Scaling Out with Azure VMs: When One SQL Server Isn't Enough
At some point in almost every growing Azure deployment, the conversation shifted from "how do we make this SQL Server more available" to "how do we make it handle more load." Scale up — bigger VM size, more memory — was the first lever. It was often enough. But it had a ceiling: there were only so many VM sizes, and the biggest VM available in 2013 was still one server. When the workload outgrew one server, scale-out was the answer, and scale-out for SQL Server required a deliberate architectural choice.
Read Replicas: The Lowest-Risk Scale-Out
AlwaysOn AG secondary replicas could be configured for read-only access. If your workload was read-heavy — reporting queries, dashboards, analytics against the operational database — you could offload reads to the secondary while writes continued against the primary. This was effectively free: you already had the secondary for HA purposes, and enabling read access cost nothing additional.
The catch: you had to explicitly route read workloads to the secondary. Application connection strings needed to specify ApplicationIntent=ReadOnly, and the AG Listener needed to be configured to route ReadOnly connections to the secondary. This didn't happen automatically.
-- Connection string for read-only workloads
Server=AGListenerName,1433;
Database=YourDatabase;
ApplicationIntent=ReadOnly;
User ID=reportuser;
Password=...;
-- On the secondary, verify read-only routing is configured
SELECT replica_server_name, read_only_routing_url
FROM sys.availability_read_only_routing_lists;This pattern worked well for separating OLTP writes from reporting reads. It didn't help if the write load itself was the bottleneck.
Partitioning the Write Workload: Sharding
When write throughput exceeded what a single SQL Server could handle, the options were limited: sharding (distributing data across multiple SQL Server instances by a partition key) or moving to a different data store designed for horizontal write scale.

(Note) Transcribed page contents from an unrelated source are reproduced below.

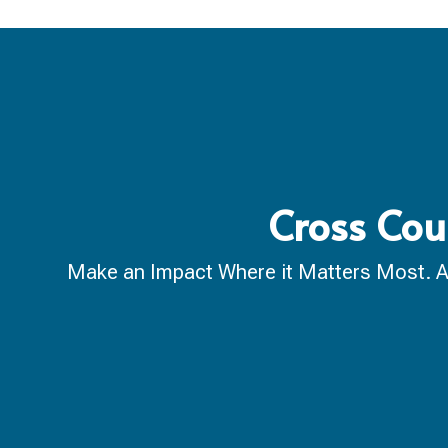
Cross Cou
Make an Impact Where it Matters Most. A ca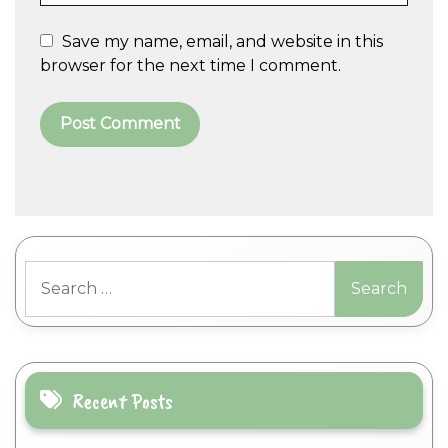
Save my name, email, and website in this
browser for the next time I comment.
A
l
t
Search
e
for:
r
n
a
t
i
Recent Posts
v
e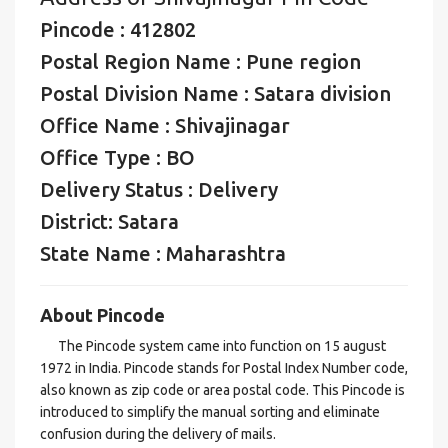
Pincode : 412802
Postal Region Name : Pune region
Postal Division Name : Satara division
Office Name : Shivajinagar
Office Type : BO
Delivery Status : Delivery
District: Satara
State Name : Maharashtra
About Pincode
The Pincode system came into function on 15 august
1972 in India. Pincode stands for Postal Index Number code,
also known as zip code or area postal code. This Pincode is
introduced to simplify the manual sorting and eliminate
confusion during the delivery of mails.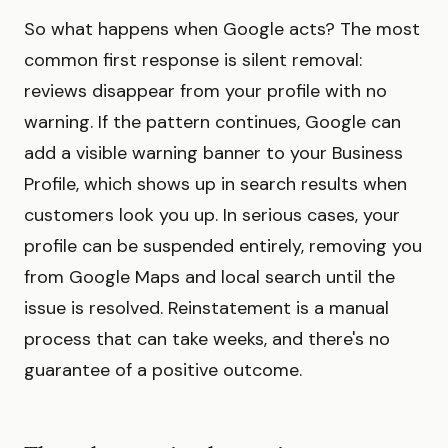
So what happens when Google acts? The most
common first response is silent removal:
reviews disappear from your profile with no
warning. If the pattern continues, Google can
add a visible warning banner to your Business
Profile, which shows up in search results when
customers look you up. In serious cases, your
profile can be suspended entirely, removing you
from Google Maps and local search until the
issue is resolved. Reinstatement is a manual
process that can take weeks, and there's no
guarantee of a positive outcome.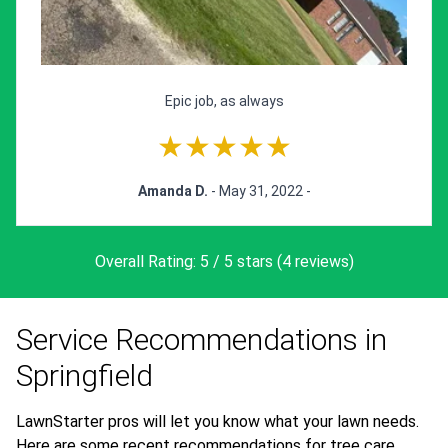
Epic job, as always
★★★★★
Amanda D.
- May 31, 2022 -
Overall Rating: 5 / 5 stars (4 reviews)
Service Recommendations in
Springfield
LawnStarter pros will let you know what your lawn needs.
Here are some recent recommendations for tree care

Sharding in SQL Azure was manual in 2012-2013. Microsoft later released the Elastic Database client library to help, but in the early era, sharding required application-level logic to route writes and reads to the correct shard based on a partition key — typically customer ID, tenant ID, or date range.

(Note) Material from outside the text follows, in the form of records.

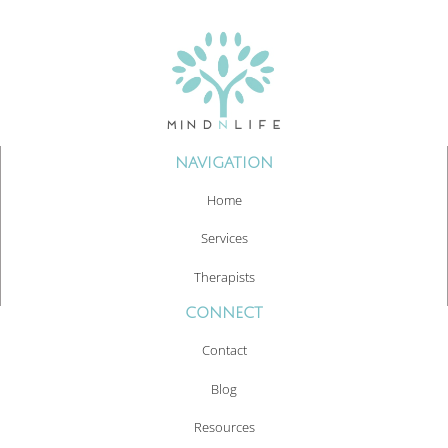
NAVIGATION
Home
Services
Therapists
CONNECT
Contact
Blog
Resources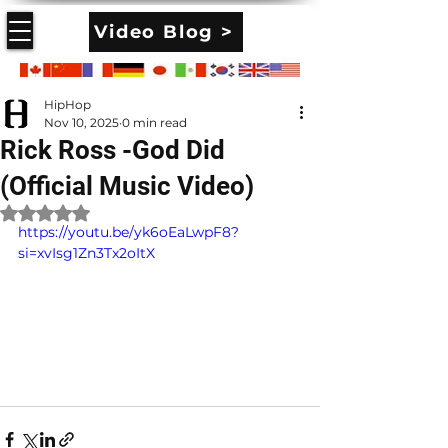
Video Blog >
HipHop
Nov 10, 2025
0 min read
Rick Ross -God Did
(Official Music Video)
Rated NaN out of 5 stars.
https://youtu.be/yk6oEaLwpF8?
si=xvIsg1Zn3Tx2oItX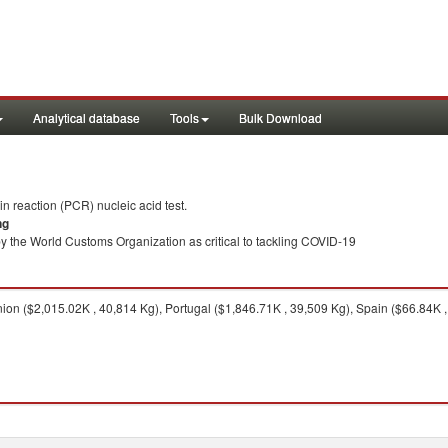
Analytical database
Tools
Bulk Download
 reaction (PCR) nucleic acid test.
ng
y the World Customs Organization as critical to tackling COVID-19
n ($2,015.02K , 40,814 Kg), Portugal ($1,846.71K , 39,509 Kg), Spain ($66.84K ,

The classic sharding pattern:
- Choose a partition key that distributes load evenly (avoid hotspots — don't shard by status if 90% of records are in the same status)

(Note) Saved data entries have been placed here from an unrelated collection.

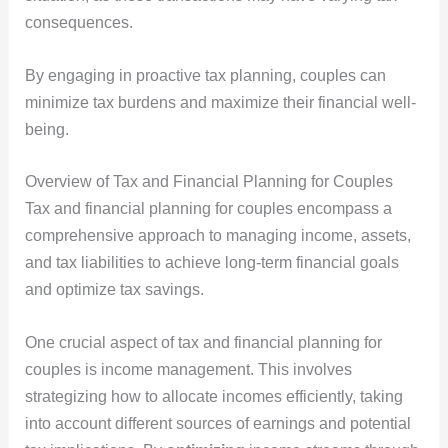
consequences.
By engaging in proactive tax planning, couples can
minimize tax burdens and maximize their financial well-
being.
Overview of Tax and Financial Planning for Couples
Tax and financial planning for couples encompass a
comprehensive approach to managing income, assets,
and tax liabilities to achieve long-term financial goals
and optimize tax savings.
One crucial aspect of tax and financial planning for
couples is income management. This involves
strategizing how to allocate incomes efficiently, taking
into account different sources of earnings and potential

- Build or use a shard map: a lookup table that maps partition key ranges to database endpoints
- Route all data access through a data access layer that consults the shard map and directs the operation to the correct database
- Handle cross-shard queries with fan-out (query all shards, aggregate results in the application layer) — expensive, minimize these
Sharding was and is complex. The operational overhead of managing multiple database instances, the complexity of cross-shard queries, and the limitations of transactions that span shards are real costs. Sharding made sense for workloads that genuinely couldn't fit on one server. For workloads that fit with proper indexing and query optimization, sharding was technical debt masquerading as engineering.
When to Consider a Different Store
Some scale-out problems were better solved by reconsidering the data store rather than scaling the existing one. If the write bottleneck was specifically a high-velocity event stream — user activity, sensor data, log ingestion — SQL Server on Azure VMs was not the right store at scale. Azure Table Storage, Azure Event Hubs, or DocumentDB handled those patterns more naturally and at lower cost than sharding SQL Server.
The evaluation question: is the bottleneck in the relational engine itself, or in the volume of data arriving? If it's the relational engine (complex queries, large transactions, referential integrity overhead), optimizing SQL Server was the right path. If it's pure volume of simple writes, a different store was worth evaluating seriously.
Scale-out decisions are architecture decisions, and architecture decisions made under load pressure are frequently wrong. Make the scale-out plan before you need it, not when you're in a performance incident at 2 AM. As always, I'm here to help.